Kondisi itu tampak pada tahun 2014 yang juga menjadi tahun politik. Saat itu, mengutip data Pusat Informasi Kompas, Budiman menyebut ada peningkatan signifikan jumlah cerpen yang dikirimkan hingga mencapai 5.600 tulisan atau 16 cerpen per hari.
”Ketika jurnalisme dihadapkan pada situasi yang mencekam, cerita pendek bisa menjadi katarsis yang memunculkan. Terkadang cerpen juga bisa memunculkan realitas-realitas sosial sebagai jawaban ketika realitas-realitas itu tidak bisa tersampaikan saat jurnalisme dihadapkan dengan ketakutan,” ujar Budiman.
Sebagai rangkaian dari acara penganugerahan ini, digelar pula Kelas Cerpen Kompas yang diikuti 15 peserta dari sejumlah daerah, 14-15 Juni. Dalam kelas itu, peserta belajar menggali ide cerita hingga bisa mewujudkannya menjadi sebuah cerpen.
Cerpen pilihan ”Kompas”
Dewan juri menetapkan 20 Cerpen Pilihan Kompas 2016, yang ternyata memunculkan kecenderungan empat tema besar, yakni kekejamam rezim dalam pergolakan politik, relasi sosial yang tak setara, relasi personal yang rumit, dan tema tradisi dengan varian spiritualitas. Hal itu disampaikan anggota dewan juri, Putu Fajar Arcana.
Sebanyak 20 Cerpen Pilihan Kompas 2016 dibukukan dengan judul Tanah Air. Dalam buku itu, Putu menuliskan ”Pengantar Dewan Juri-Proyek Sosial dan Adonan Roti”. Putu menyoroti salah satu hal yang menjadi bahan-bahan dasar untuk diolah menjadi cerita, yaitu realitas kekerasan ”faktual”.
Dalam malam penganugerahan itu, pianis Ananda Sukarlan (49) memainkan karya komposisinya yang terinspirasi cerpen Martin. Menurut dia tak sulit memahami rasa keterasingan dan kerinduan terhadap tanah air dan bangsa sendiri, seperti dikisahkan dalam cerpen tersebut. Ananda cukup lama menjadi imigran yang menetap di Spanyol.
Komposisi musik karya Ananda tersebut dibawakan juga oleh penyanyi sopran muda, Mariska Setiawan. Dalam lagu tersebut, Mariska dengan penghayatan yang dalam mewakili tokoh istri yang kehilangan suaminya, seperti dalam kisah ”Tanah Air”.
Ananda menggarap komposisi berdurasi sekitar 20 menit tersebut selama dua bulan.

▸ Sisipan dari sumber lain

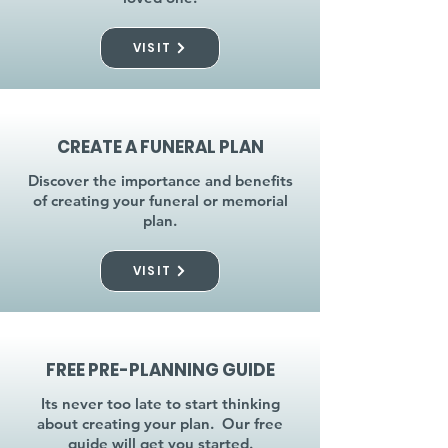
VISIT
CREATE A FUNERAL PLAN
Discover the importance and benefits
of creating your funeral or memorial
plan.
VISIT
FREE PRE-PLANNING GUIDE
Its never too late to start thinking
about creating your plan. Our free
guide will get you started.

Dia mengatakan, sejatinya kisah ”Tanah Air” ini akan dibuat sebagai komposisi utuh setidaknya selama 45 menit. ”Saya tidak akan menggarap suatu karya sastra menjadi musik kalau karya itu tidak benar-benarklik dengan saya. Kebetulan ketika membaca ’Tanah Air’ pertama kali langsung kena,” ujarnya.